„Ziel ist es, die strukturelle Ähnlichkeit unserer Ergebnisse aus dem 3D-Drucker mit herkömmlichem Mauerwerk aufzuzeigen. Wir sind überzeugt, dass sich so das Genehmigungsverfahren vereinfachen ließe, da die Baubehörden in der Lage wären, sich an den Regeln und Bauvorschriften einer etablierten Sparte zu orientieren“, erklärt Cheniuntai. Der Vorteil für Bauunternehmen bestehe unterdessen darin, dass bewährte Bautechniken – angefangen beim Anlegen von Fundamenten bis hin zur Konstruktion von Dächern – problemlos auf dieses neuartige Verfahren übertragbar seien.
Statt auf ausgefallenere Baumaterialien wie Kohlefaser oder Biokunststoff greifen Cheniuntai und ihre Kollegen bewusst auf altbekannte Favoriten wie Beton zurück – mit einem entscheidenden Unterschied: Da herkömmlicher Beton sich nicht für 3D-Druckprozesse eignet, kombiniert das Team die grundlegenden Zutaten – Wasser, Sand und Zement – mit einem geheimen Baustoff, das dem Material eine optimale Viskosität und Aushärtezeit verleiht.

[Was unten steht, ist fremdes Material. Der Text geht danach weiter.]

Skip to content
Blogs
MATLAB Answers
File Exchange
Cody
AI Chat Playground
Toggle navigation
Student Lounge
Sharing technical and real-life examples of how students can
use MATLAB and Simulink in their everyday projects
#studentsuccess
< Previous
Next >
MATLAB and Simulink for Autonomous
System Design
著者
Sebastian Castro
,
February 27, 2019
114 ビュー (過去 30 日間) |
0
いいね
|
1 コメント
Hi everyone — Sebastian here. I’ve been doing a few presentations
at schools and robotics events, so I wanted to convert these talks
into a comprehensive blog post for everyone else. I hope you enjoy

„Wir wissen, dass es zunächst darauf ankommt, uns mit den gängigen Baustoffen der Branche so vertraut wie möglich zu machen“, betont Cheniuntai. „Später können wir dann den Schritt zu neuen Materialien wagen.“
Natürlich sind 3D-gedruckte Strukturen, die wie traditionelles Mauerwerk aussehen, nur dann sinnvoll, wenn sie auch aus funktionaler Sicht mit ihrem Vorbild mithalten können. Mit Unterstützung von Briggs Engineering and Testing sowie der University of Connecticut unterzog das Team von Apis Cor seine Wände den gleichen von der internationalen Standardisierungsorganisation ASTM International zertifizierten Tests, denen auch Schalsteine unterliegen. Dazu gehört etwa die Bewertung von Festigkeit, Widerstand, Biegeresistenz und Kompressionsgrad.

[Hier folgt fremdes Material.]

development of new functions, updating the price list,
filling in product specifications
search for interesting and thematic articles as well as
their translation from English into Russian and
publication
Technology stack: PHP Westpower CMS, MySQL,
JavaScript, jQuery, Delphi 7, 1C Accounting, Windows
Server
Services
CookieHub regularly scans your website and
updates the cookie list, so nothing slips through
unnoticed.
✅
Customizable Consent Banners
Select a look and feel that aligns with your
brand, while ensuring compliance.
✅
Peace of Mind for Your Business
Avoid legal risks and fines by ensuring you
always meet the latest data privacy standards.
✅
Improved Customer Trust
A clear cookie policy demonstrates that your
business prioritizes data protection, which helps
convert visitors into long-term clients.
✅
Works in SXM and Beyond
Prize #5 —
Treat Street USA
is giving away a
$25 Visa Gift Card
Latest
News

„Die Festigkeit eines Schalsteins wird durch die Bestimmung der Belastungsgrenze unter starkem Druck ermittelt. Also haben wir ein 3D-Modul im exakten Format eines Schalsteins derselben Prozedur unterzogen“, erläutert Kenny. Für die Auswertung der Tests ist das Team von Thornton Tomasetti zuständig, das die Ergebnisse in Form eines Dokuments festhält, das problemlos mit Baubehörden geteilt werden kann. „Auf diese Weise möchten wir verdeutlichen, dass dieses neuartige Baumaterial sämtliche Anforderungen der bestehenden, sehr vergleichbaren Bauvorschriften in Zusammenhang mit Schalsteinen erfüllt“, erklärt er.

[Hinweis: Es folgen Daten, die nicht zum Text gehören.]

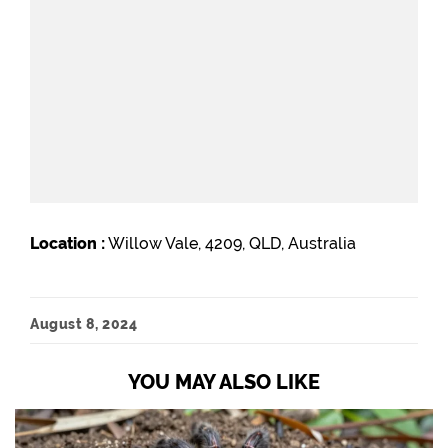
Location :
Willow Vale, 4209, QLD, Australia
August 8, 2024
YOU MAY ALSO LIKE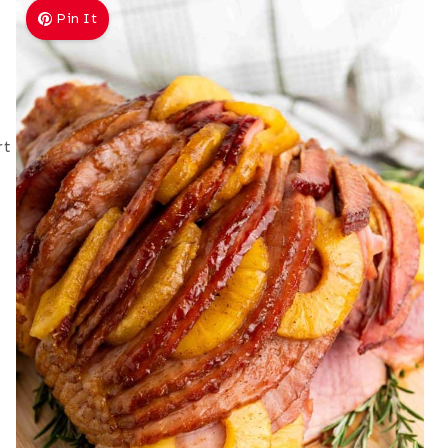
Pin It
rt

Im Rahmen zweier geplanter Demonstrationsprojekte gilt es nun, die empirischen Untersuchungsergebnisse auf den Prüfstand der Praxis zu stellen. Das erste Projekt – ein 3D-gedrucktes zweistöckiges Haus in Jackson im US-Bundesstaat Louisiana – soll in gerade einmal zwei Wochen fertiggestellt werden und nur halb so viel kosten wie ein herkömmliches Haus. Das zweite, für das sich Apis Cor mit dem Housing Trust Fund of Santa Barbara County zusammengeschlossen hat, hat die Schaffung erschwinglichen Wohnraums im kalifornischen Santa Barbara mithilfe von 3D-Druckverfahren zum Ziel. Beide Projekte werden voraussichtlich im Herbst 2020 beginnen und den üblichen Genehmigungsprozess durchlaufen müssen – die ideale Gelegenheit, die Vorteile und Governance-Strukturen der 3D-Drucktechnologie vorzustellen.
„Wir wollen an ein paar Orten eine gewisse Anzahl von Leuten von unserem Ansatz überzeugen. Dann hätten wir einen Präzedenzfall, der zeigt, dass ein Gebäude schon einmal in dieser Art gebaut wurde“, meint Kenny. Während bei anfänglichen Projekten Simplizität im Mittelpunkt stehen soll, plant das Team, im Laufe der Zeit zusätzliche Prototypen mit ausgefalleneren Bauformen vorzustellen. Natürlich werden auch diese zunächst die Gunst der Baubehörden gewinnen müssen.